Exercise requirements:
Everything except the pictures should be printed exactly as it appears in the records.

Supplied material:
Start of Block
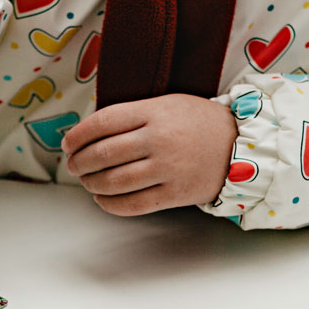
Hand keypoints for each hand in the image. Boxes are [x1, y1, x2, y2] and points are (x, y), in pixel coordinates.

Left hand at [62, 94, 237, 215]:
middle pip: (103, 154)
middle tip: (73, 166)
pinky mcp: (175, 193)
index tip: (67, 144)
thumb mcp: (166, 104)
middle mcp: (159, 140)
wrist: (241, 145)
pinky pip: (133, 204)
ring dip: (91, 184)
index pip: (102, 122)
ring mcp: (168, 168)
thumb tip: (88, 133)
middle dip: (79, 163)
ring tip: (87, 182)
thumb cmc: (197, 123)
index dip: (77, 136)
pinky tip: (103, 199)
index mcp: (154, 112)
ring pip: (114, 181)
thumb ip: (131, 115)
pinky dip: (110, 204)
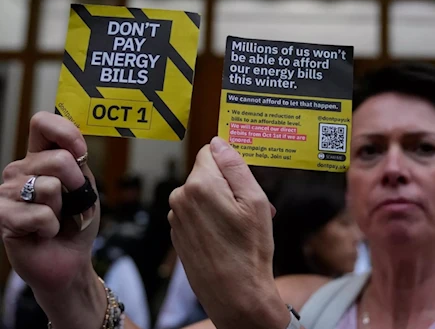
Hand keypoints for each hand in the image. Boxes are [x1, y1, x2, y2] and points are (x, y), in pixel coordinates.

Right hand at [0, 111, 104, 328]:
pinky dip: (52, 228)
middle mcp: (21, 170)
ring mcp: (8, 192)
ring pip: (50, 187)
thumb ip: (79, 166)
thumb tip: (73, 151)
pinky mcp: (3, 216)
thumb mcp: (86, 189)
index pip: (42, 124)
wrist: (69, 259)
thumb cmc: (77, 223)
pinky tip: (43, 233)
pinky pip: (41, 215)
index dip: (65, 132)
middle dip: (77, 185)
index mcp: (40, 157)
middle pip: (58, 159)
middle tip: (72, 204)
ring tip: (54, 220)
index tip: (81, 152)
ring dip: (63, 210)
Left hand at [168, 137, 288, 328]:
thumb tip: (219, 142)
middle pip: (207, 175)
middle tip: (253, 208)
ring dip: (222, 203)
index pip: (211, 151)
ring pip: (202, 195)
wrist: (235, 295)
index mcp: (200, 184)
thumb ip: (235, 166)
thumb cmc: (249, 250)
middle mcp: (181, 198)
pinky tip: (228, 238)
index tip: (245, 180)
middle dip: (230, 185)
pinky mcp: (177, 235)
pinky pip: (196, 214)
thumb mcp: (254, 201)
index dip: (231, 164)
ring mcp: (176, 218)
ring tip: (243, 226)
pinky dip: (211, 220)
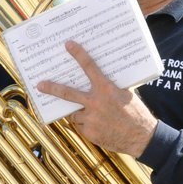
End of Block
Exercise output:
Hand keypoints for each hand in the image. Boxes are [x1, y1, x2, y2] and points are (x, y), in pixel coordinates.

Left hand at [62, 94, 237, 215]:
middle pip: (103, 154)
middle tip: (73, 166)
pinky mcp: (175, 193)
index tip: (67, 144)
thumb mcp: (166, 104)
middle mcp: (159, 140)
wrist: (241, 145)
pinky pip: (133, 204)
ring dip: (91, 184)
index pip: (102, 122)
ring mcp: (168, 168)
thumb tip: (88, 133)
middle dip: (79, 163)
ring tip: (87, 182)
thumb cmc: (197, 123)
index dip: (77, 136)
pinky tip: (103, 199)
index mcp: (154, 112)
ring pip: (114, 181)
thumb ip: (131, 115)
pinky dip: (110, 204)
Hand keypoints for each hand in the image. Boxes are [x1, y1, x2, y2] and points are (x, y), in pixel coordinates.

Right hand at [0, 111, 104, 328]:
pinky dip: (52, 228)
middle mcp: (21, 170)
ring mcp: (8, 192)
ring pip: (50, 187)
thumb ip: (79, 166)
thumb tip: (73, 151)
pinky mcp: (3, 216)
thumb mcp: (86, 189)
index pip: (42, 124)
wrist: (69, 259)
thumb cmc: (77, 223)
pinky tip: (43, 233)
pinky pip: (41, 215)
index dip: (65, 132)
middle dip: (77, 185)
index mcp: (40, 157)
middle pip: (58, 159)
middle tip: (72, 204)
ring tip: (54, 220)
index tip: (81, 152)
ring dip: (63, 210)
Left hand at [168, 137, 288, 328]:
thumb tip: (219, 142)
middle pip: (207, 175)
middle tip: (253, 208)
ring dip: (222, 203)
index pip: (211, 151)
ring pip: (202, 195)
wrist: (235, 295)
index mcp: (200, 184)
thumb ip: (235, 166)
thumb cmc: (249, 250)
middle mcp: (181, 198)
pinky tip: (228, 238)
index tip: (245, 180)
middle dip: (230, 185)
pinky mcp: (177, 235)
pinky pip: (196, 214)
thumb mcp: (254, 201)
index dip: (231, 164)
ring mcp: (176, 218)
ring tip: (243, 226)
pinky dip: (211, 220)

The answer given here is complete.